Dana Nessel became the first Democratic attorney general in Michigan in 16 years and has reversed her GOP predecessor, Bill Schuette, on a number of multi-state actions.
In her first year in office, Nessel withdrew from 28 federal cases, including ones siding with conservatives on the Affordable Care Act (ACA), LGBTQ rights, abortion, campaign finance reform and voting rights for felons.
Nessel told reporters at a roundtable this week that upon taking office in January, there were a lot of cases that Schuette had signed onto that she wasn’t aware of.
“I didn’t know about it and I think most of us didn’t know about it because he didn’t issue press releases … and they weren’t widely known to the public,” she said.
The state also formally joined 12 cases challenging the President Trump administration on clean power plant rules, the contraception mandate, the “public charge” rule for immigrants and more. Nessel has signed amicus briefs or letters of support for several more.
Nessel said her administration is “more vocal” about joining suits than Schuette’s was, which she said was “a little more under the radar.”
“We’ve taken a different approach.

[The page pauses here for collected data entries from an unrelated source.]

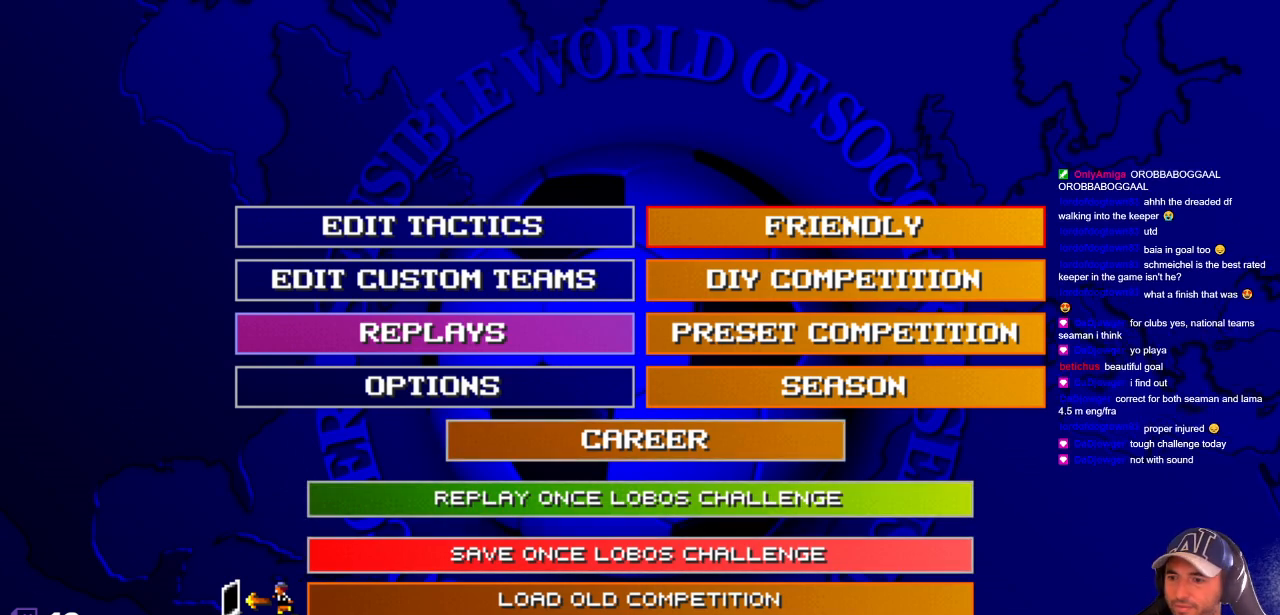
{"buttons": [], "events": [[400, "DPAD_DOWN", "down"], [500, "DPAD_DOWN", "up"]]}
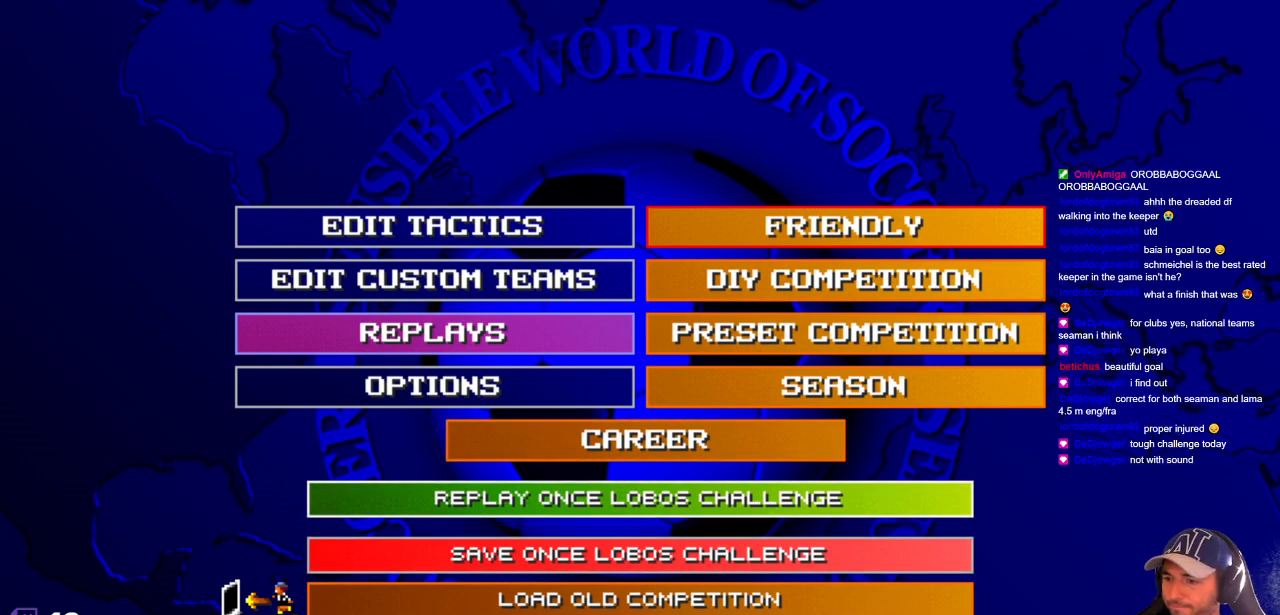
{"buttons": [], "events": []}
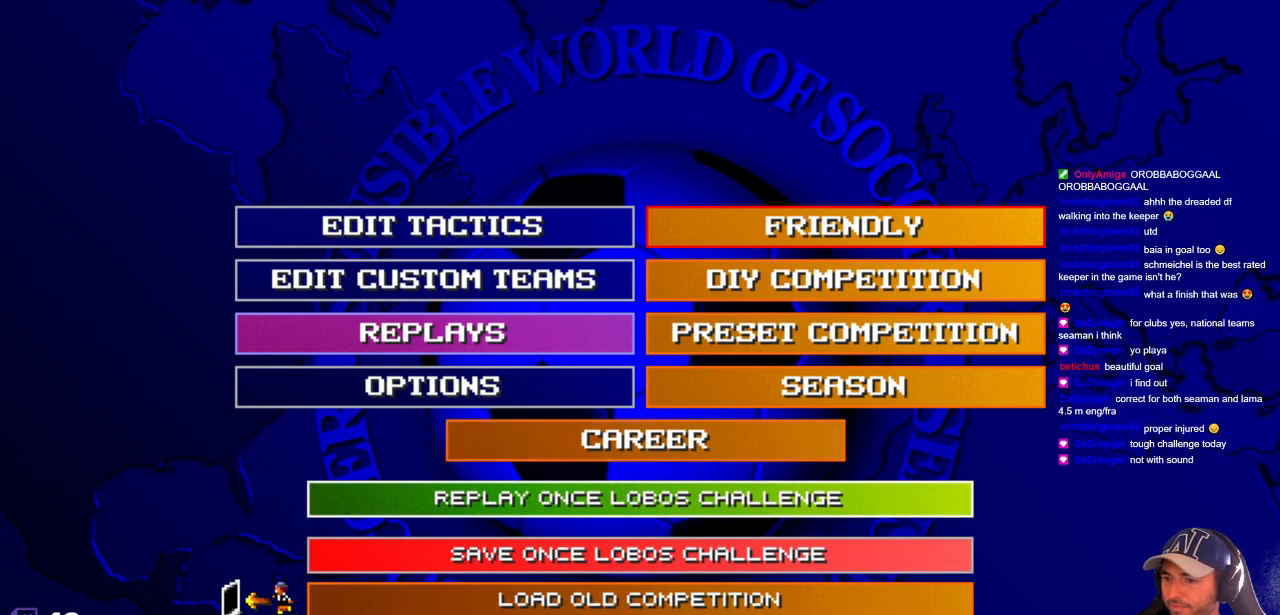
{"buttons": ["DPAD_DOWN"], "events": [[450, "DPAD_DOWN", "down"]]}
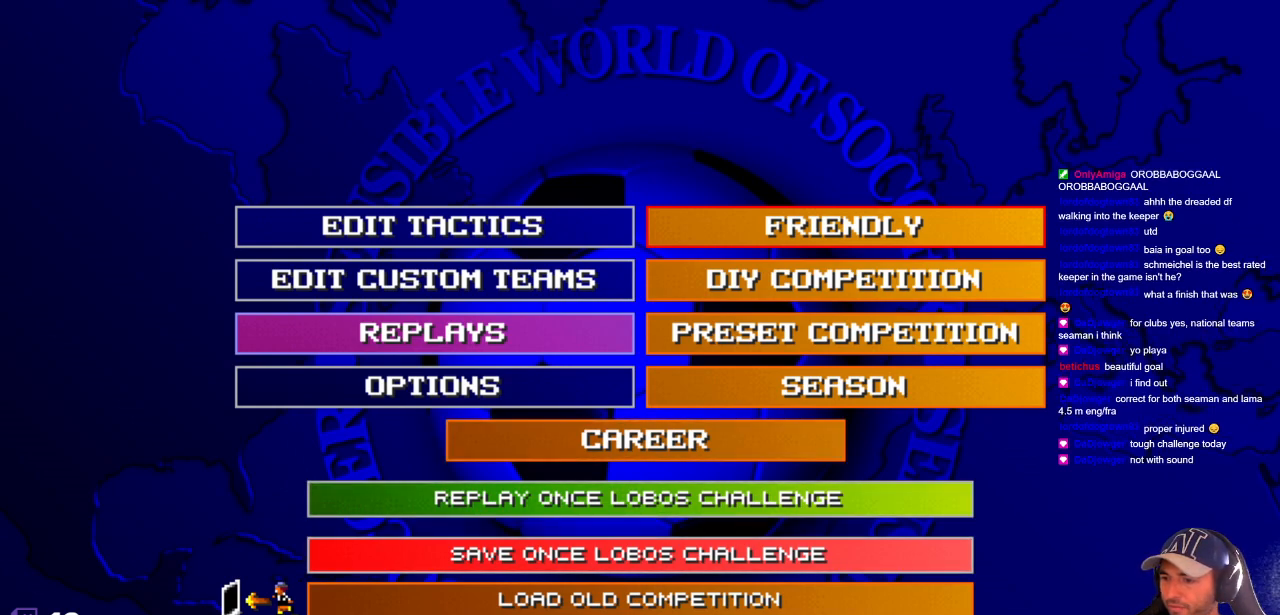
{"buttons": [], "events": [[33, "DPAD_DOWN", "up"]]}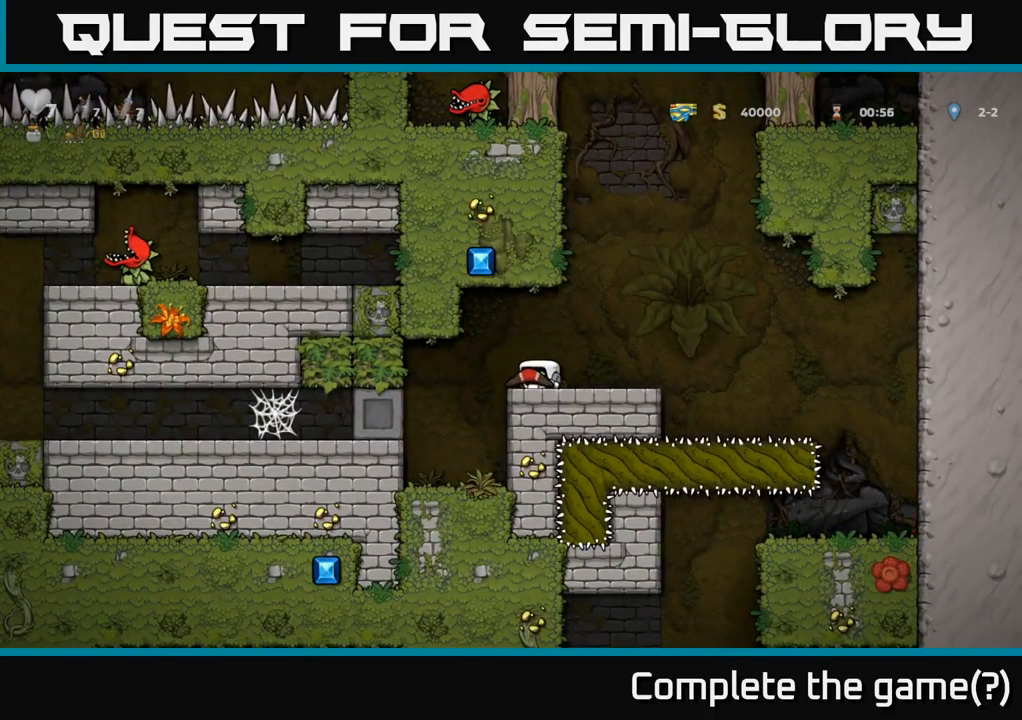
Gameplay with a controller (Xbox layout); each line is a JSON object with the inputs held at the frame after it. "events" lists button and stick changes between this image and that frame as [ms after this image, input, new state], when the widget could be followed in between.
{"buttons": ["DPAD_DOWN"], "left_stick": "center", "right_stick": "center", "events": []}
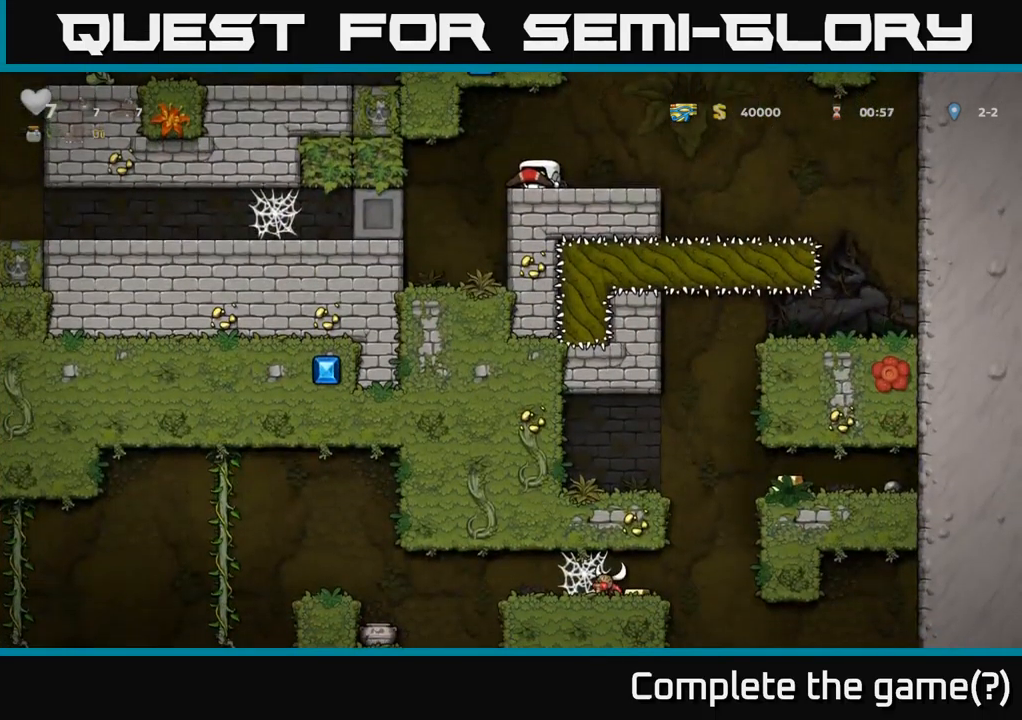
{"buttons": ["DPAD_DOWN"], "left_stick": "center", "right_stick": "center", "events": []}
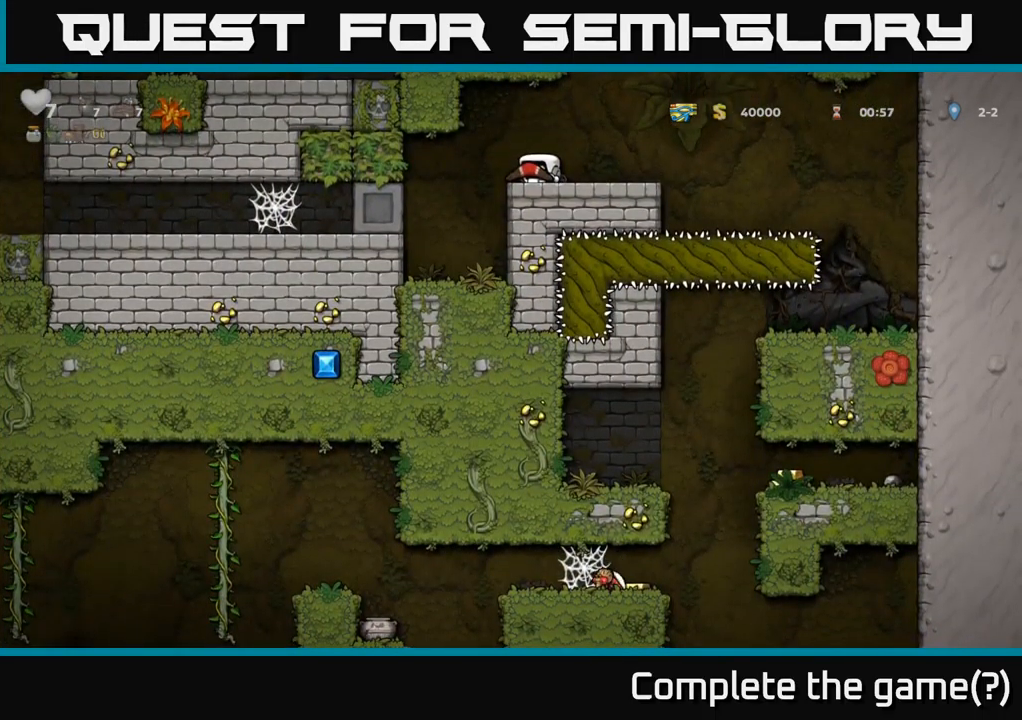
{"buttons": ["DPAD_RIGHT"], "left_stick": "center", "right_stick": "center", "events": [[133, "DPAD_DOWN", "up"], [267, "DPAD_RIGHT", "down"]]}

I think that every time that we join a lawsuit, we make a note to the public that we’ve done so,” Nessel said.
At the outset of her press conference, Nessel said that she wanted to take the attorney general office “back philosophically to where it was under Democrat Frank Kelley, the “Eternal General.”
“His priorities, I thought would be my priorities,” she said, rattling off a list that included the environment, civil rights and workers’ rights.
The Advance asked Nessel what the biggest difference was between her administration and that of Schuette.
(Nessel spokeswoman Kelly Rossman-McKinney interjected, “Way more fun.”)
The AG said she thinks she’s “more personally involved in our cases.”
“I can’t insert myself into 38,000 cases, but one of my policies has been: If this is anything that people might read about at some point, I want to know about it and I want to know all the details of it,” Nessel said.